- _Metinden alıntı_
Vatan Partisi'nden Mardin'de DEDAŞ'ı kamulaştırma çağrısı
Mardin’in Dara köyüne trafoları sökmek için gelen DEDAŞ yetkilileri ve jandarma, köylülerin direnişiyle karşılaştı. Vatan Partisi yöneticilerini arayan köylüler, trafolarının sökülmesine izin vermedi. Köye gelen Vatan Partisi Örgütlenme Bürosu Başkanı ve Mardin İl Başkanı, bölgedeki DEDAŞ terörüne son verecekleri sözünü verdiler.
VATAN PARTİSİ
BASIN BÜROSU
Mardin'in Dara köyünde DEDAŞ yetkilileri, jandarma eşliğinde çiftçilerin trafolarını sökmek istedi. DEDAŞ yetkilileri, çiftçilerin direnişiyle karşılaştı. Trafolarını söktürmeyeceklerini belirten köylüler, DEDAŞ yetkililerine izin vermedi. Bu arada köylüler, Vatan Partisi Mardin İl Başkanlığını arayarak destek istediler. Vatan Partisi Örgütlenme Bürosu Başkanı Savaş Oruç, Örgütlenme Bürosu Üyesi Ahmet Suseven ve Mardin İl Başkanı Zeynettin Bozan, çiftçilerin telefonu üzerine hemen köye giderek köylülerle görüştü. Çiftçinin direnişiyle karşılaşan DEDAŞ yetkilileri ise köyü terk etmek zorunda kaldılar.
‘MEVSİMLİK İŞÇİ Mİ OLALIM?’
Köylüler, elektrik dağıtımının devletin elindeyken böyle dertlerinin olmadığını, DEDAŞ’ın kendilerine zulüm yaptığını belirtiyorlar. DEDAŞ yetkililerinin sayaçları direklere taktığına dikkat çeken bir çiftçi, “Biz sayaçlarda ne kadar tükettiğimizi göremiyoruz. O yüzden keyfi fiyatlandırma yapıyorlar. Fatura diye bir şey yok. El yazısıyla rakam yazıyorlar. Verdikleri ibanlarda çalışanlara ait oluyor” dedi.
Üretmek istediklerini ama DEDAŞ’ın ellerini kollarını bağladığını, tarlalarını satsalar bile borçlarını ödeyemeyeceklerini söyleyen çiftçiler, “mevsimlik işçi mi olalım? Fındık zamanı Karadeniz’e, karpuz zamanı Adana’ya mı gidelim?” diye tartışıyorlar.

- _Veri kümesi satırları_
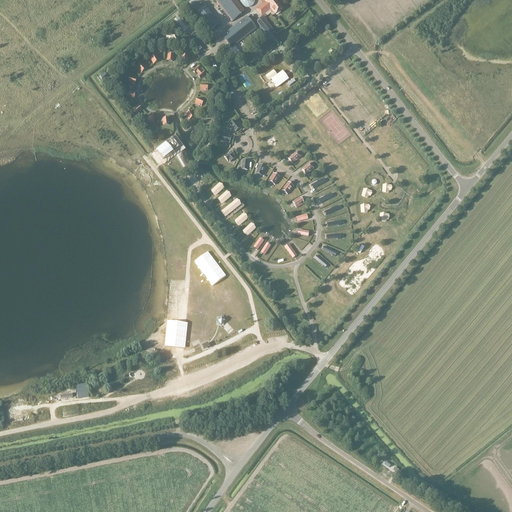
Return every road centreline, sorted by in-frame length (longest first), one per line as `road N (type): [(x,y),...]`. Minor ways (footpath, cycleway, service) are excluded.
road 1 (track): [(315,352),(269,345),(111,411),(0,434)]
road 2 (tertiary): [(284,409),(463,193)]
road 3 (track): [(263,348),(248,291),(143,156)]
road 4 (unclassified): [(0,468),(171,434),(220,453)]
road 5 (track): [(0,137),(177,0)]
road 6 (unclassified): [(454,174),(317,0)]
road 7 (unclassified): [(428,511),(284,409)]
road 8 (track): [(181,361),(189,251),(207,238)]
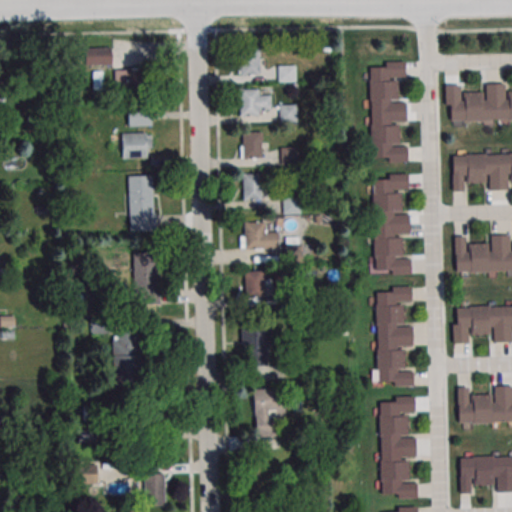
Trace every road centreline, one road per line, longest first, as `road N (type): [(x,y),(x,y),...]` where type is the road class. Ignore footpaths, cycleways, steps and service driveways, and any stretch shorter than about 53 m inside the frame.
road 1 (residential): [(0,9),(511,1)]
road 2 (residential): [(423,4),(436,511)]
road 3 (residential): [(207,511),(197,4)]
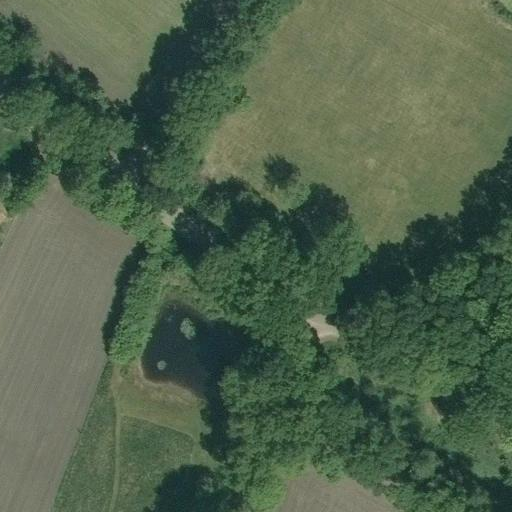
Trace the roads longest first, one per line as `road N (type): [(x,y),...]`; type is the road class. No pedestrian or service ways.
road 1 (unclassified): [(126,198),(249,0)]
road 2 (unclassified): [(317,311),(126,198)]
road 3 (unclassified): [(511,412),(317,311)]
road 4 (unclassified): [(249,511),(317,311)]
road 5 (unclassified): [(126,198),(0,94)]
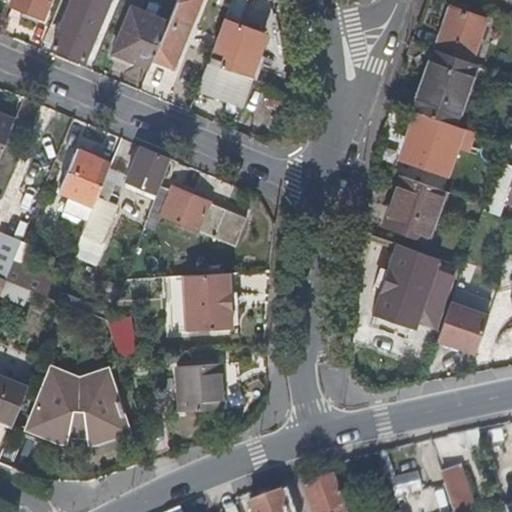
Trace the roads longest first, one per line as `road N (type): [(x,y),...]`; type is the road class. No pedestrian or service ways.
road 1 (residential): [(308,195),(0,62)]
road 2 (residential): [(316,437),(302,360),(308,195)]
road 3 (tertiary): [(129,511),(205,475),(316,437)]
road 4 (tertiary): [(316,437),(511,395)]
road 5 (residential): [(331,123),(398,0)]
road 6 (residential): [(331,123),(314,0)]
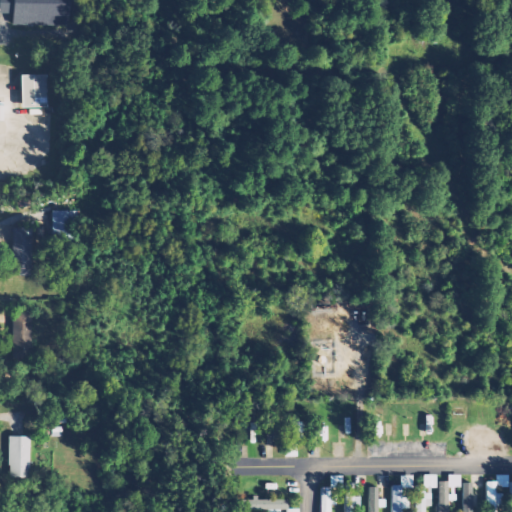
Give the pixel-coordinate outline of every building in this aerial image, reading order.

- _Kısa alıştırma_
Dara köyündeki DEDAŞ olayını anlatan metni, son cümlesinden sonrasını yazarak sürdürün.

- _Alıştırma çıktısı_
Çiftçilerin başka bir sıkıntısı da hesaplarına gelen destek hibelerinin DEDAŞ tarafından alınması. Düzenli olarak her gün 2 saat, bazı köylerde ise 8 saate kadar elektrik kesintilerinin kendilerine tehdit olduğunu belirten çiftçiler, “Bu işi kim çözerse biz onlarlayız. GAP gelse bütün sorunlarımız biter” diyorlar. Bir çiftçi de devletin eskiden kendilerine ana baba olduğunu belirterek yetkililere seslendi.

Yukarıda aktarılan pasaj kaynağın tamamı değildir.